In the months since he became eligible for parole, nothing has changed in regard to his rights, Dawn Flowers said, including punishment. She said her husband was recently put into solitary confinement after an altercation with another sex offender living in the same dormitory. Nathaniel Flowers now faces up to a year of prison time for violating parole, she said.

While Flowers lived in the dormitory, he worked the same prison job and his visitation rights were that of an inmate. Inmates and staff also quickly identified him and others in the dormitory as sex offenders—making him a visible target for harassment, she said.

“They’re just automatically labeled, and that’s it,” Dawn said of her husband’s registration status after a 2002 conviction of sodomy. “It ruins your life completely.”

Malik Wise, 24, of Far Rockaway, was scheduled for release a week before Flowers, but remained in the same dormitory as Flowers for several months. “I know patience is a virtue, but damn, this is not right,” said Wise, a level 3 sex offender who contacted the World in late January. “I don’t know how long I’m going to be sitting here.”

Wise said his proposed residences of various city shelters were rejected by parole officials, but he waited indefinitely for a shelter bed to open. During weekly meetings with a Poughkeepsie parole officer, he was asked whether he found a valid address. Lacking access to a computer, Wise said it was unclear how he could find suitable housing without outside help.

Wise was released in early March to a Brooklyn shelter housing several other sex offenders in Bushwick.

“We’re being treated like inmates,” said Wise, who was convicted of attempted rape against a child. “There’s nothing different.”

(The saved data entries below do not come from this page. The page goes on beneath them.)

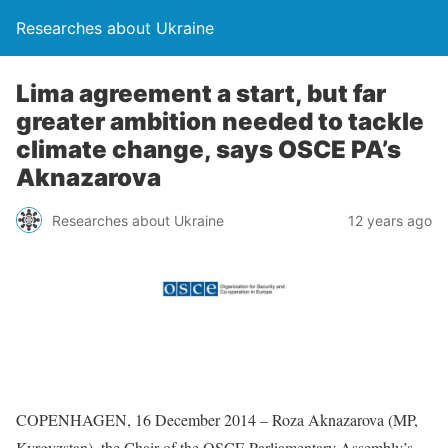
Researches about Ukraine
Lima agreement a start, but far
greater ambition needed to tackle
climate change, says OSCE PA’s
Aknazarova
Researches about Ukraine
12 years ago
COPENHAGEN, 16 December 2014 – Roza Aknazarova (MP,
Kyrgyzstan), the Chair of the OSCE Parliamentary Assembly’s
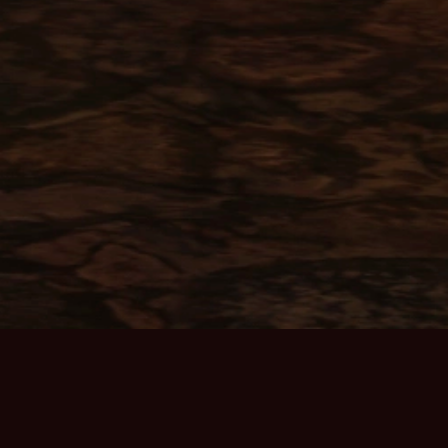
ABOUT THE GAME
Home Page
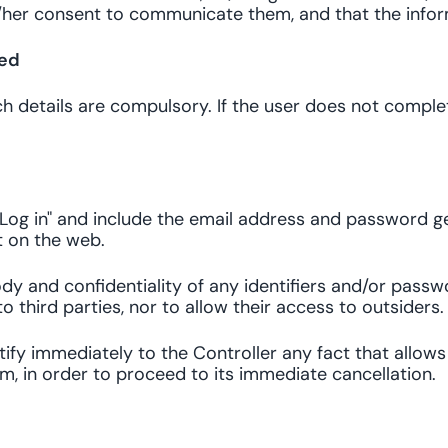
s/her consent to communicate them, and that the infor
ted
ich details are compulsory. If the user does not comple
Log in" and include the email address and password ge
t on the web.
y and confidentiality of any identifiers and/or passwo
o third parties, nor to allow their access to outsiders.
 notify immediately to the Controller any fact that allo
em, in order to proceed to its immediate cancellation.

Jill Sanders, an attorney with the Center for Appellate Litigation, said parole officers exercise wide discretion in approving or rejecting addresses, often going beyond the 1,000-foot rule. One of her current clients has proposed more than 60 addresses to date, with the help of family—not DOCCS.

“Statutory provisions and case law say they are supposed to locate employment, vocational programs, treatment and housing,” Sanders said of DOCCS. “How much work is DOCCS doing to find addresses for these guys?”

Sanders said other clients have proposed addresses that appeared to comply with the 1,000-foot rule, only to get rejected for other reasons. One residence was rejected because the building was believed to be a crack house. Another address was denied because an offender’s brother was an ex-convict and would be residing in the same household, according to Sanders.

She said it’s unclear exactly what parole officers are looking for when they inspect proposed addresses in person, which is required for approval. Offenders themselves aren’t provided with written explanations why particular addresses are rejected—Sanders has had to subpoena for the information on behalf of clients.

Luis Garcia, a level 3 offender who was released from Woodbourne Correctional Facility in February, submitted dozens of addresses that were ultimately rejected. He remained in prison for an additional three months past his November release date.

A review of his records shows the address for a Brooklyn shelter, the Eddie Harris Residence on Chauncey Street, was rejected in December. Two months later, when he was finally set to be released, parole officials assigned him to the same address.

When Garcia was officially released, parole officials changed their minds again, first sending him to Queens and then to Wards Island.

“I asked, and they didn’t say anything,” Garcia said of the housing confusion leading to his current shelter assignment. “It’s not a place where a person can live.”

Garcia was convicted twice, in 2000 and 2004, for attempted sodomy and attempted sexual conduct against a child. Given a choice, Garcia said he would stay at his mother’s house in Brooklyn where he visits regularly as he tries to spend most of his time away from the shelter.

But that address was rejected for being too close to a school.

“I can visit, but I can’t live there,” he said.